• PROBLEM STATEMENT:
Keep the pictures out of your copy. Transcribe the records below exactly.

• MATERIAL SHOWN:
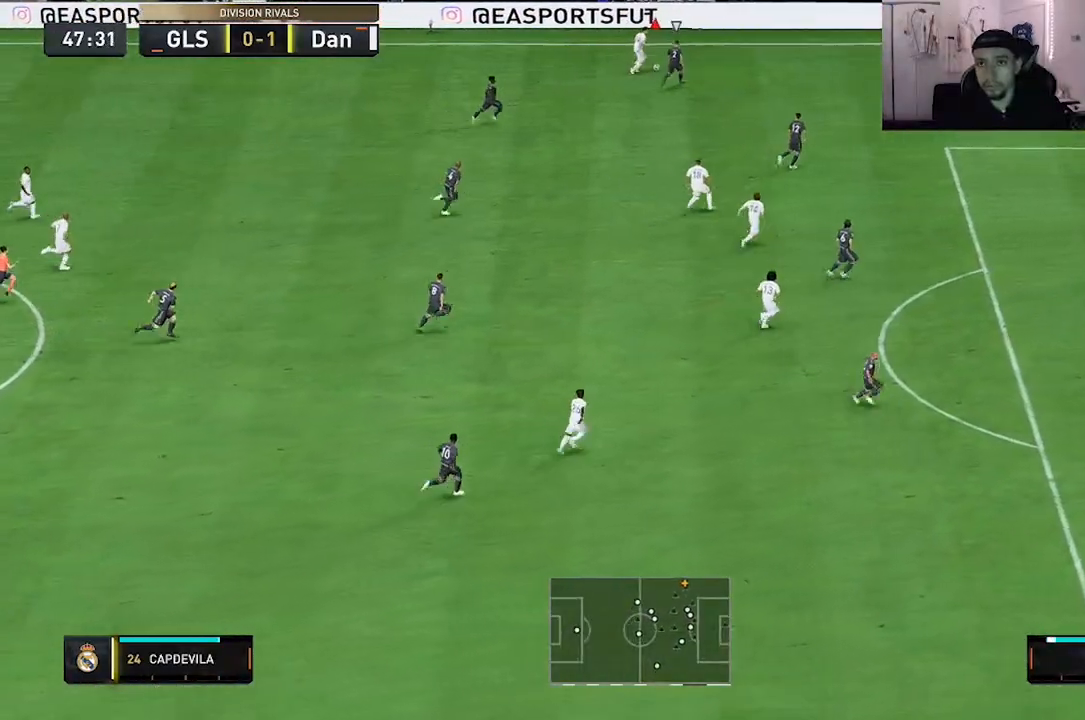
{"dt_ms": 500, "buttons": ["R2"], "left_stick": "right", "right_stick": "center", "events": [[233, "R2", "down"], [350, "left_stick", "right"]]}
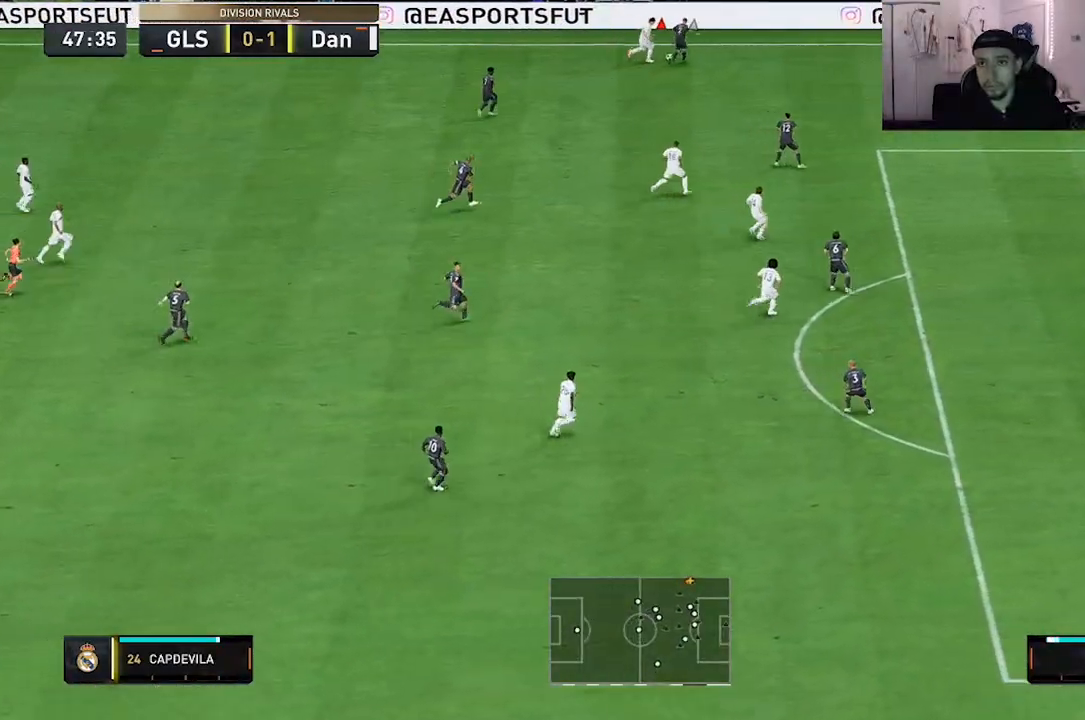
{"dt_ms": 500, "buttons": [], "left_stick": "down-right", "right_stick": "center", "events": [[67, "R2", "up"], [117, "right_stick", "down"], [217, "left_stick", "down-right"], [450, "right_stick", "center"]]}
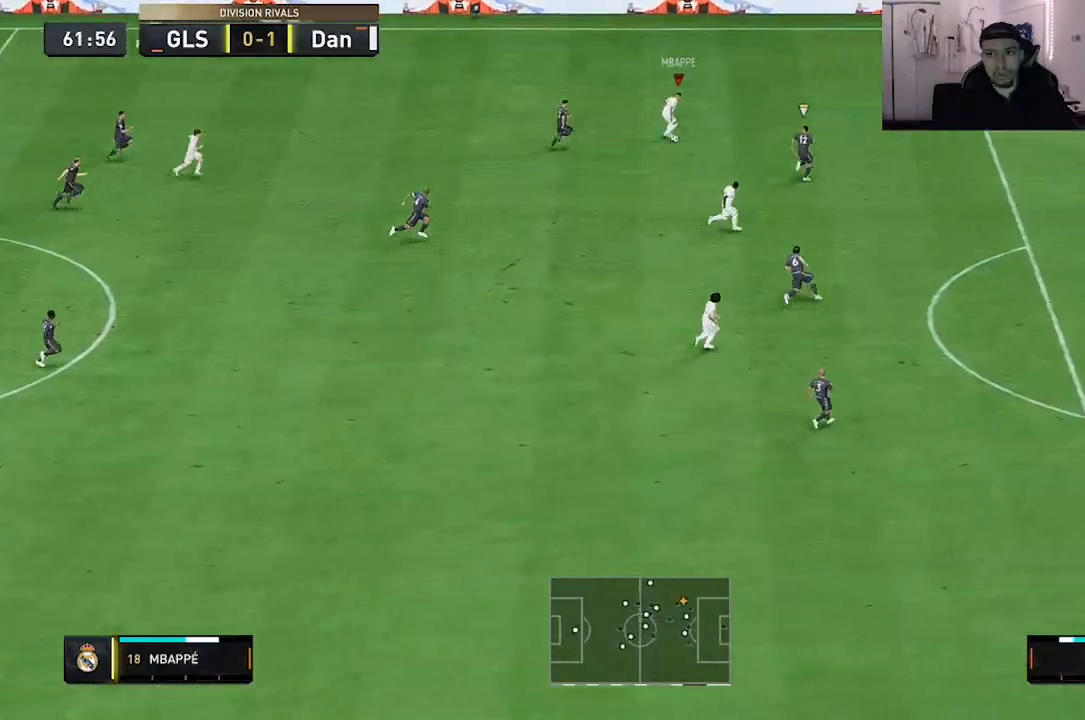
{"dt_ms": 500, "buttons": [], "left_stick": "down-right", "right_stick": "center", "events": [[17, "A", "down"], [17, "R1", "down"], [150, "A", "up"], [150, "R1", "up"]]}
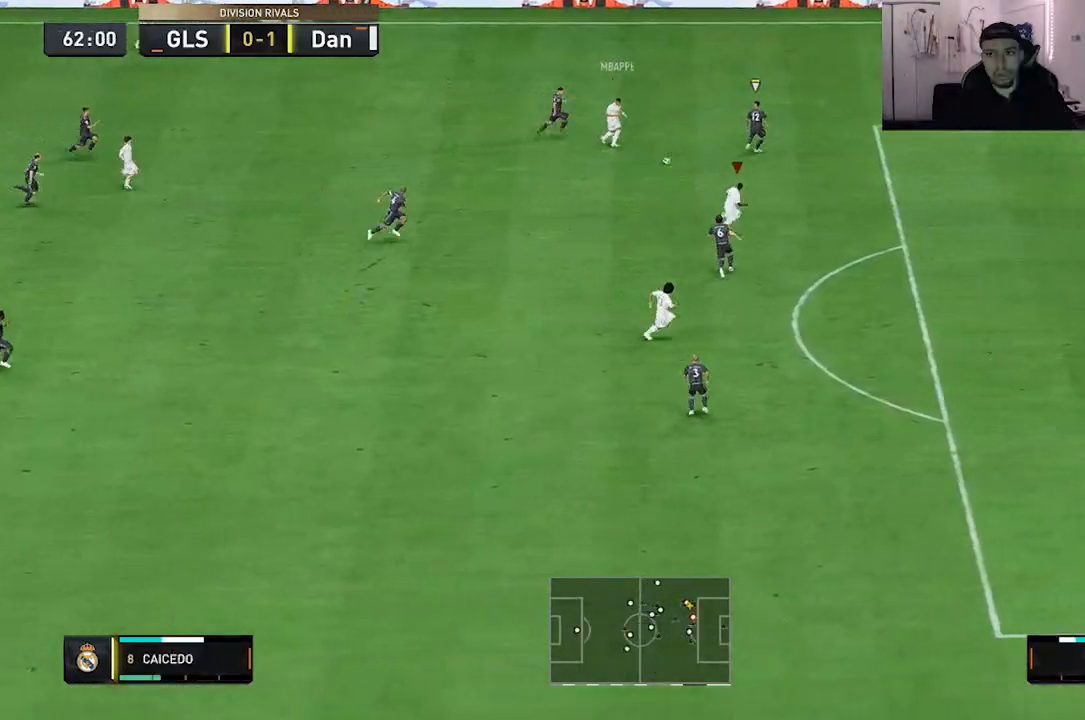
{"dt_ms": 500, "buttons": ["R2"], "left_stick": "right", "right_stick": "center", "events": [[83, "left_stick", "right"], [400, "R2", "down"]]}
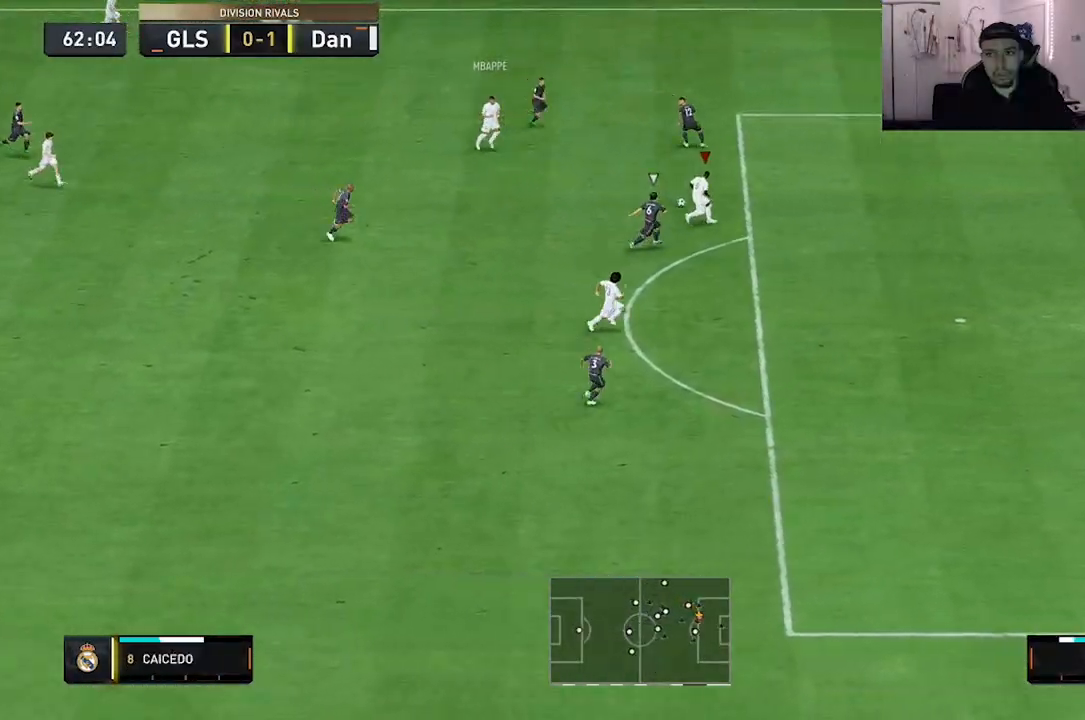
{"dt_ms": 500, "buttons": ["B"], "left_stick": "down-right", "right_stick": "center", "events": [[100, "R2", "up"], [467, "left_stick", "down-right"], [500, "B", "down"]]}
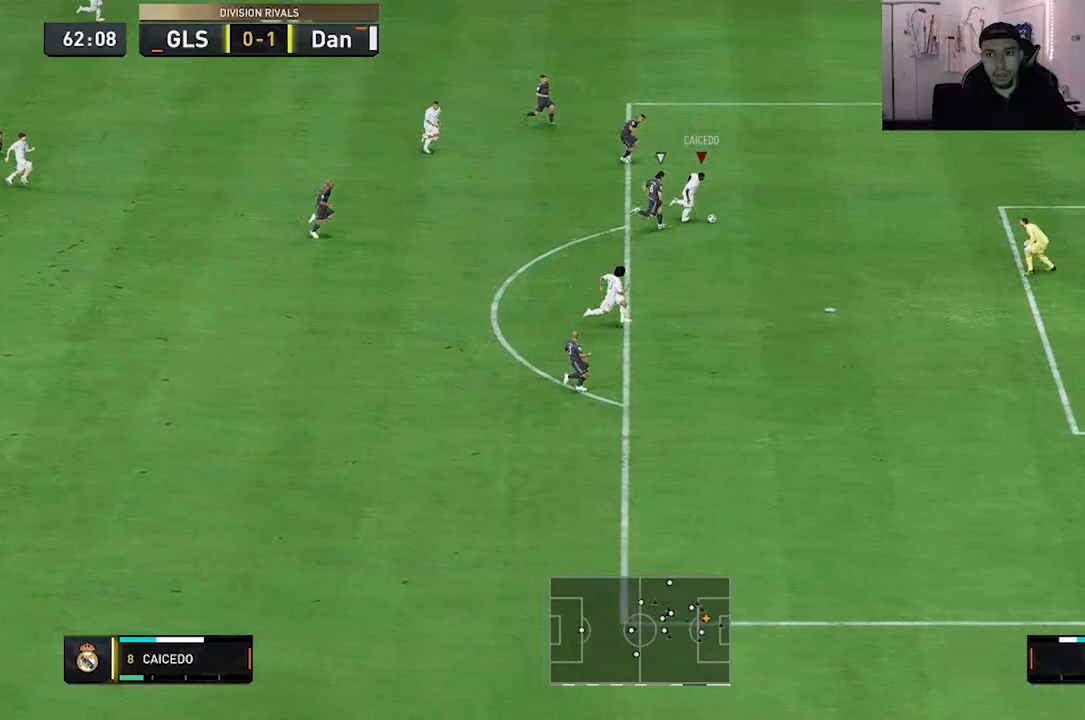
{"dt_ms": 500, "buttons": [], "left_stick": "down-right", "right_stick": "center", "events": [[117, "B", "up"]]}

• TASK ANSWER:
{"dt_ms": 500, "buttons": ["R2"], "left_stick": "right", "right_stick": "center", "events": [[233, "R2", "down"], [350, "left_stick", "right"]]}
{"dt_ms": 500, "buttons": [], "left_stick": "down-right", "right_stick": "center", "events": [[67, "R2", "up"], [117, "right_stick", "down"], [217, "left_stick", "down-right"], [450, "right_stick", "center"]]}
{"dt_ms": 500, "buttons": [], "left_stick": "down-right", "right_stick": "center", "events": [[17, "A", "down"], [17, "R1", "down"], [150, "A", "up"], [150, "R1", "up"]]}
{"dt_ms": 500, "buttons": ["R2"], "left_stick": "right", "right_stick": "center", "events": [[83, "left_stick", "right"], [400, "R2", "down"]]}
{"dt_ms": 500, "buttons": ["B"], "left_stick": "down-right", "right_stick": "center", "events": [[100, "R2", "up"], [467, "left_stick", "down-right"], [500, "B", "down"]]}
{"dt_ms": 500, "buttons": [], "left_stick": "down-right", "right_stick": "center", "events": [[117, "B", "up"]]}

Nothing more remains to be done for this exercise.